If we are to pay attention to where Jesus is truly to be found, it is in such simple acts of incarnation. In sharing a meal. In sharing love, concern, and forgiveness. On the beach or on the road, in a locked tight room, or an empty tomb.
If we have not seen Jesus, perhaps it is because we have been looking in all the wrong places. As the angelic messengers told the women on Easter morning, “Why do you search for the living among the dead?” If we have not recognized him, perhaps it is because we’re looking for certainty rather than trust.
Saul was shocked to discover that God was not to be found in the rigor of religious purity or persecuting others as if to protect God; God was not to be found in debates about who to let in and who to keep out. God was revealed to him in Jesus, the one whom he was persecuting. Saul was shocked to find God in the voice of the persecuted and oppressed – in the very people he thought didn’t belong.
The truth is that in the body of Christ, in Jesus in you and me and in our neighbor, there is no one who doesn’t belong. If one doesn’t belong, no one belongs. The early church father, St. John Chrysostom said it so profoundly: “If you cannot find Christ in the beggar at the church door you will not find him in the chalice.”
I think the same could be said of our baptismal vow to respect the dignity of every human being: if we cannot revere God in one another, we will find nothing to revere here at the altar.
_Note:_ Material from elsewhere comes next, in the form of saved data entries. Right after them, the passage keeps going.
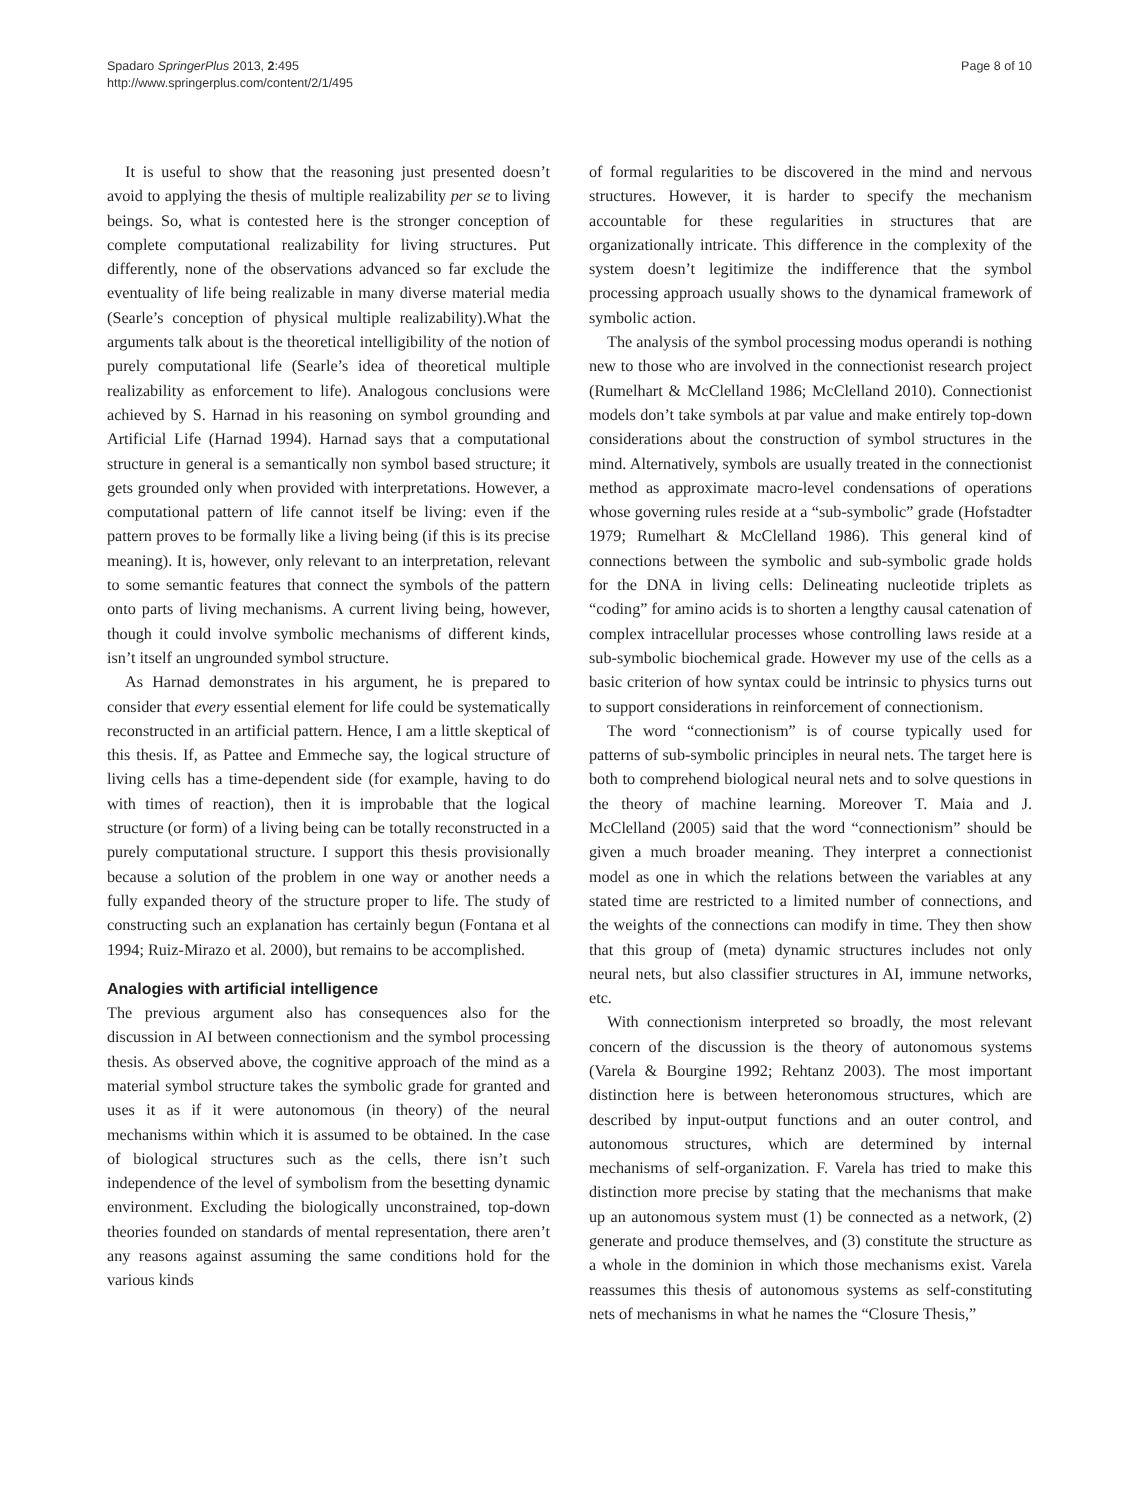Spadaro SpringerPlus 2013, 2:495
http://www.springerplus.com/content/2/1/495
Page 8 of 10
It is useful to show that the reasoning just presented doesn’t avoid to applying the thesis of multiple realizability per se to living beings. So, what is contested here is the stronger conception of complete computational realizability for living structures. Put differently, none of the observations advanced so far exclude the eventuality of life being realizable in many diverse material media (Searle’s conception of physical multiple realizability).What the arguments talk about is the theoretical intelligibility of the notion of purely computational life (Searle’s idea of theoretical multiple realizability as enforcement to life). Analogous conclusions were achieved by S. Harnad in his reasoning on symbol grounding and Artificial Life (Harnad 1994). Harnad says that a computational structure in general is a semantically non symbol based structure; it gets grounded only when provided with interpretations. However, a computational pattern of life cannot itself be living: even if the pattern proves to be formally like a living being (if this is its precise meaning). It is, however, only relevant to an interpretation, relevant to some semantic features that connect the symbols of the pattern onto parts of living mechanisms. A current living being, however, though it could involve symbolic mechanisms of different kinds, isn’t itself an ungrounded symbol structure.
As Harnad demonstrates in his argument, he is prepared to consider that every essential element for life could be systematically reconstructed in an artificial pattern. Hence, I am a little skeptical of this thesis. If, as Pattee and Emmeche say, the logical structure of living cells has a time-dependent side (for example, having to do with times of reaction), then it is improbable that the logical structure (or form) of a living being can be totally reconstructed in a purely computational structure. I support this thesis provisionally because a solution of the problem in one way or another needs a fully expanded theory of the structure proper to life. The study of constructing such an explanation has certainly begun (Fontana et al 1994; Ruiz-Mirazo et al. 2000), but remains to be accomplished.
Analogies with artificial intelligence
The previous argument also has consequences also for the discussion in AI between connectionism and the symbol processing thesis. As observed above, the cognitive approach of the mind as a material symbol structure takes the symbolic grade for granted and uses it as if it were autonomous (in theory) of the neural mechanisms within which it is assumed to be obtained. In the case of biological structures such as the cells, there isn’t such independence of the level of symbolism from the besetting dynamic environment. Excluding the biologically unconstrained, top-down theories founded on standards of mental representation, there aren’t any reasons against assuming the same conditions hold for the various kinds
of formal regularities to be discovered in the mind and nervous structures. However, it is harder to specify the mechanism accountable for these regularities in structures that are organizationally intricate. This difference in the complexity of the system doesn’t legitimize the indifference that the symbol processing approach usually shows to the dynamical framework of symbolic action.
The analysis of the symbol processing modus operandi is nothing new to those who are involved in the connectionist research project (Rumelhart & McClelland 1986; McClelland 2010). Connectionist models don’t take symbols at par value and make entirely top-down considerations about the construction of symbol structures in the mind. Alternatively, symbols are usually treated in the connectionist method as approximate macro-level condensations of operations whose governing rules reside at a “sub-symbolic” grade (Hofstadter 1979; Rumelhart & McClelland 1986). This general kind of connections between the symbolic and sub-symbolic grade holds for the DNA in living cells: Delineating nucleotide triplets as “coding” for amino acids is to shorten a lengthy causal catenation of complex intracellular processes whose controlling laws reside at a sub-symbolic biochemical grade. However my use of the cells as a basic criterion of how syntax could be intrinsic to physics turns out to support considerations in reinforcement of connectionism.
The word “connectionism” is of course typically used for patterns of sub-symbolic principles in neural nets. The target here is both to comprehend biological neural nets and to solve questions in the theory of machine learning. Moreover T. Maia and J. McClelland (2005) said that the word “connectionism” should be given a much broader meaning. They interpret a connectionist model as one in which the relations between the variables at any stated time are restricted to a limited number of connections, and the weights of the connections can modify in time. They then show that this group of (meta) dynamic structures includes not only neural nets, but also classifier structures in AI, immune networks, etc.
With connectionism interpreted so broadly, the most relevant concern of the discussion is the theory of autonomous systems (Varela & Bourgine 1992; Rehtanz 2003). The most important distinction here is between heteronomous structures, which are described by input-output functions and an outer control, and autonomous structures, which are determined by internal mechanisms of self-organization. F. Varela has tried to make this distinction more precise by stating that the mechanisms that make up an autonomous system must (1) be connected as a network, (2) generate and produce themselves, and (3) constitute the structure as a whole in the dominion in which those mechanisms exist. Varela reassumes this thesis of autonomous systems as self-constituting nets of mechanisms in what he names the “Closure Thesis,”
I will be the first to admit how difficult it can be to recognize Jesus. People can be so very difficult and dangerous to love. God, who fills all things, can sometimes be so obvious as to seem absent.
If you have ever struggled to find God – know that the disciples too had a hard time recognizing Jesus right in front of them.
If you haven’t seen Jesus in some time, please hear this: you need to know that the story is not over. Jesus isn’t finished with us until we know him in the breaking of bread, in our brothers and sisters, hidden in plain view.
The ending of the Gospel of John (here just a few verses after our Gospel lesson today) concludes with this enormously hopeful saying, “But there are also many other things that Jesus did; if every one of them were written down, I suppose that the world itself could not contain the books that would be written.”
What do we do when we don’t know what else to do? Well, perhaps we can consider such uncertainties a pause in the conversation…a holy ellipsis… a narrative “to be continued” in a story still being written.
In the end none of the disciples had to ask him, “Who are you?” because they knew it was the Lord.